We could multiply these out, but there's really no reason to because what I'm looking for is to see what kind of pattern I'm dealing with, am I adding something to go from term to term or am I multiplying?
Leaving and multiply that is pretty easy to see that to go from 8 times 1/2 squared to 8 times 1/2 cubed, all I have to do is multiply by 1/2, the same thing from going from 8 times 1/2 times 8 to the 1/2 to the fourth, we just multiply by 1/2 which tells me two things, it tells me we have a geometric series and that we have r is equal to 1/2, so by writing out the first couple of terms, I was able to find some pretty valuable information.
So I know that we have a geometric series, so from that we have a equation to sum these up s sub n is equal to a1, 1 minus r to the n over 1 minus r. You may have a different equation, you may be flipping your 1s and your rs, that's perfectly fine it's just a different way of writing the same equation.
Now all we have to do is plug in our information, so a sub 1 is our first term, 8 times 1/2 squared now I want to simplify this up. So 1/2 squared is one-fourth times 8 is 2, so I know that my first term is actually 2. 1 minus r is 1/2 to the n and we're left with 1 minus 1/2.
We need to plug in for this n now, we can't have any variables in our equation, what we need to do is figure out the number of terms we're dealing with. This is a little bit harder let's go back to our initial statement.
So what happens is we first plug in 2, 3 then 4, 5, 6 and 7, so we actually have 6 terms we're evaluating in this series. This one is really easy to count we're only going from 2 to 7, but what if it was 2 to 147, we don't want to count all those out, so how we figure out how many terms are is always the difference between your top and your bottom plus 1, we said they're 6, the difference here is 5 we need to add that 1 in to count because in subtraction we actually don't include both end points, we just include one so we need to add in that one to make it work. So our n is 6 in this case let's go back and plug in our equation. So this is 6 and then depending on your teacher is will vary how much you have to simplify this up.
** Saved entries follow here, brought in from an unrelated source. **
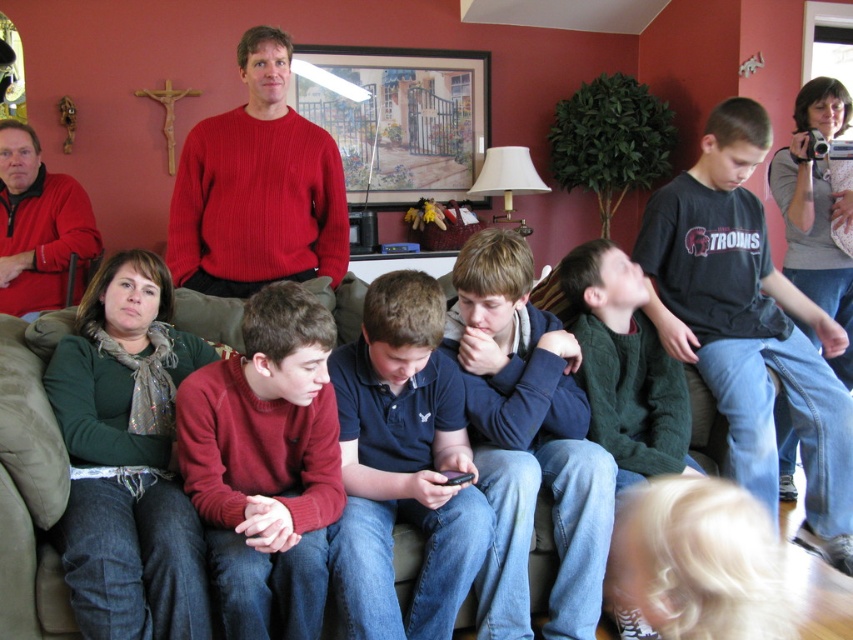
Does ribbed red sweater at upper center appear over framed artwork at upper center?

No, ribbed red sweater at upper center is not above framed artwork at upper center.

Who is more forward, (308, 157) or (355, 100)?

Point (308, 157)

Where is `ribbed red sweater at upper center`? Image resolution: width=853 pixels, height=640 pixels. ribbed red sweater at upper center is located at coordinates (257, 188).

From the picture: Is the position of framed artwork at upper center more distant than that of green sweater at center?

That is True.

Is point (349, 96) farther from camera compared to point (614, 264)?

Yes, it is behind point (614, 264).

Does point (363, 58) come behind point (572, 292)?

Yes, point (363, 58) is farther from viewer.

The image size is (853, 640). Find the location of `framed artwork at upper center`. framed artwork at upper center is located at coordinates (397, 116).

Is dark blue polo shirt at center wider than brown fabric couch at lower center?

Incorrect, dark blue polo shirt at center's width does not surpass brown fabric couch at lower center's.

Does point (350, 572) come behind point (35, 342)?

No, it is in front of (35, 342).

Which is in front, point (346, 404) or point (210, 326)?

Point (346, 404) is in front.

This screenshot has height=640, width=853. I want to click on dark blue polo shirt at center, so click(x=402, y=465).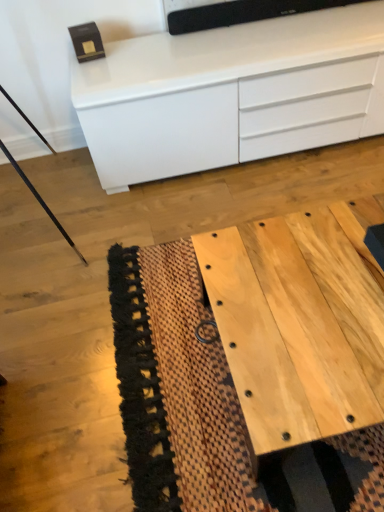
Question: Is natural wood table at lower right aimed at white glossy chest of drawers at upper center?

Choices:
 (A) yes
 (B) no

Answer: (B)

Question: Does natural wood table at lower right have a greater height compared to white glossy chest of drawers at upper center?

Choices:
 (A) no
 (B) yes

Answer: (A)

Question: Would you say natural wood table at lower right is outside white glossy chest of drawers at upper center?

Choices:
 (A) no
 (B) yes

Answer: (B)

Question: Does natural wood table at lower right have a smaller size compared to white glossy chest of drawers at upper center?

Choices:
 (A) no
 (B) yes

Answer: (B)

Question: From the image's perspective, is natural wood table at lower right located above white glossy chest of drawers at upper center?

Choices:
 (A) yes
 (B) no

Answer: (B)

Question: Does natural wood table at lower right have a greater width compared to white glossy chest of drawers at upper center?

Choices:
 (A) no
 (B) yes

Answer: (B)

Question: Is white glossy chest of drawers at upper center positioned far away from natural wood table at lower right?

Choices:
 (A) no
 (B) yes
In general I wont want my students to simplify the coefficient and the denominator but then leave the term in the parenthesis alone. So if I were to do this, I would get one minus 1/2 is just 1/2, 2 divided by 1/2 is just 4, remember we flip then multiply so what this turns out to be is 4 times 1 minus 1/2 to the sixth.
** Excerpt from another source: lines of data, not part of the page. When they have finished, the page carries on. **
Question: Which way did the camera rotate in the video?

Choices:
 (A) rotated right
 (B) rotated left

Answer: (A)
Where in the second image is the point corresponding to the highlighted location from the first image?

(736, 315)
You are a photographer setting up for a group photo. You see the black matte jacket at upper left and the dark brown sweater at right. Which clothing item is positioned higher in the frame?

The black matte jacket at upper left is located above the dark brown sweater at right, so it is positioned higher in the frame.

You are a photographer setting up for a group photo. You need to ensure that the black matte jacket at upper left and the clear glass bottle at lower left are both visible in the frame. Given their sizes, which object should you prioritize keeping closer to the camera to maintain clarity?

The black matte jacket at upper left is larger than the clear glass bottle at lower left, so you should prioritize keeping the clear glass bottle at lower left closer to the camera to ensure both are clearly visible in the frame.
I would be perfectly happy with this, if you want to plug in your calculator to evaluate it you could as well. So what we did is we went from a summation notation, wrote out a couple of terms to see what kind of patterns we could see, once we did that we were able to plug it in into the formula we know for finding geometric series plug in what we can find for our a sub 1 and our r then simplify it.